"La France est l'amie des Etats-Unis", c'est du moins ce que Nicolas Sarkozy a rappelé lors de son discours devant le Congrès américain. Quelques heures après sa visite éclair (26 heures) en Amérique, les journaux semblaient unanimes, aussi bien en France qu'aux Etats-Unis : Nicolas Sarkozy avait conquis le coeur des Americains.
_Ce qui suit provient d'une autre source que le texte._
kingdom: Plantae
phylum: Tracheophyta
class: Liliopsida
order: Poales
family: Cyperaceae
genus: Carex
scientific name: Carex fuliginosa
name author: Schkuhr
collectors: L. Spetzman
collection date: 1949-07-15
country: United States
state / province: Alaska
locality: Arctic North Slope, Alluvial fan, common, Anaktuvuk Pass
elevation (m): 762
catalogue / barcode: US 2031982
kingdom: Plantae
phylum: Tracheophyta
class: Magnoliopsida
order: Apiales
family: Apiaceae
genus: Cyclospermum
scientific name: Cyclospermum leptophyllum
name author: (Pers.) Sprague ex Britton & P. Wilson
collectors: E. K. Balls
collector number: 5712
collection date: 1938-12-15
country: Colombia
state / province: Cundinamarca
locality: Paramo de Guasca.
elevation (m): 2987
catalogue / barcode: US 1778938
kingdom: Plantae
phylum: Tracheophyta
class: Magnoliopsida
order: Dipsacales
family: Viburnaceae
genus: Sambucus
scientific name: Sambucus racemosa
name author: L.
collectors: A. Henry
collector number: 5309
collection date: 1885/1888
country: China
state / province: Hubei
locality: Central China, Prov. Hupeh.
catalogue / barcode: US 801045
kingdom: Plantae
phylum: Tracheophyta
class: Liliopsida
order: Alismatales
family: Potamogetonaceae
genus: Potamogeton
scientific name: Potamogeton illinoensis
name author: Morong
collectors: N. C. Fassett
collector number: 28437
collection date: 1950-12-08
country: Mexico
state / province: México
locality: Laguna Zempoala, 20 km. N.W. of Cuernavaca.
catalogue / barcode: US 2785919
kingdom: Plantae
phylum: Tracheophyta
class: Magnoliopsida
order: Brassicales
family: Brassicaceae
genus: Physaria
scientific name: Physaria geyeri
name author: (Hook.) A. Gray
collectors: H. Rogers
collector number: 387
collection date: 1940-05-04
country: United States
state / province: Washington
Même la gaffe du président français au sujet de l'origine de Condoleeza Rice n'a pas choqué la population outre atlantique : sur le site de Foxnews, il n'est question que d'une "minor gaffe" (petite gaffe).
Tout irait pour le mieux dans le meilleur des mondes possibles entre Nicolas Sarkozy et les Etats-Unis ? Pas si sûr...
Certes, les Américains sont prêts à passer l'éponge sur l'épisode de l'émission 60 minutes, lorsque Nicolas Sarkozy a quitté le plateau, excédé par une des questions de la journaliste.
Mais les Américains sont beaucoup moins indulgents lorsqu'on aborde le coup de fil passé par Sarkozy à Hillary Clinton, candidate démocrate à l'élection présidentielle. Dans le Washington Post, Michael Abramowitz met le doigt sur ce détail et présente le président français comme un pro-américain excessif et prévoyant. En réaction à cet article, les commentaires, très nombreux, sont sans illusions quant à l'attitude intéressée de Nicolas Sarkozy.

La presse américaine relève aussi l'absence de l'Irak dans le discours du président français. Dans le New York Times, un journaliste souligne que Sarkozy n'a pas prononcé un seul mot au sujet de la guerre en Irak. Une gêne entoure ce silence, et bien souvent, les rappels des faits se passent de commentaires.
Ce qui dérange, outre-atlantique, c'est peut-être que Nicolas Sarkozy en ait fait trop d'un côté, et pas assez de l'autre. Un bloggeur américain affiche sa surprise face à un président français "plus américain que certains démocrates". Il a mis en ligne la vidéo du discours de Nicolas Sarkozy devant le Congrès américain, ce qui donne l'occasion d'entendre le président français qualifier les Etats-Unis de "plus belle nation."
Les Américains ont été flattés de la visite de Nicolas Sarkozy aux Etats-Unis. Mais ils auraient sans doute préféré un peu plus d'honnêteté, et un peu moins de manières.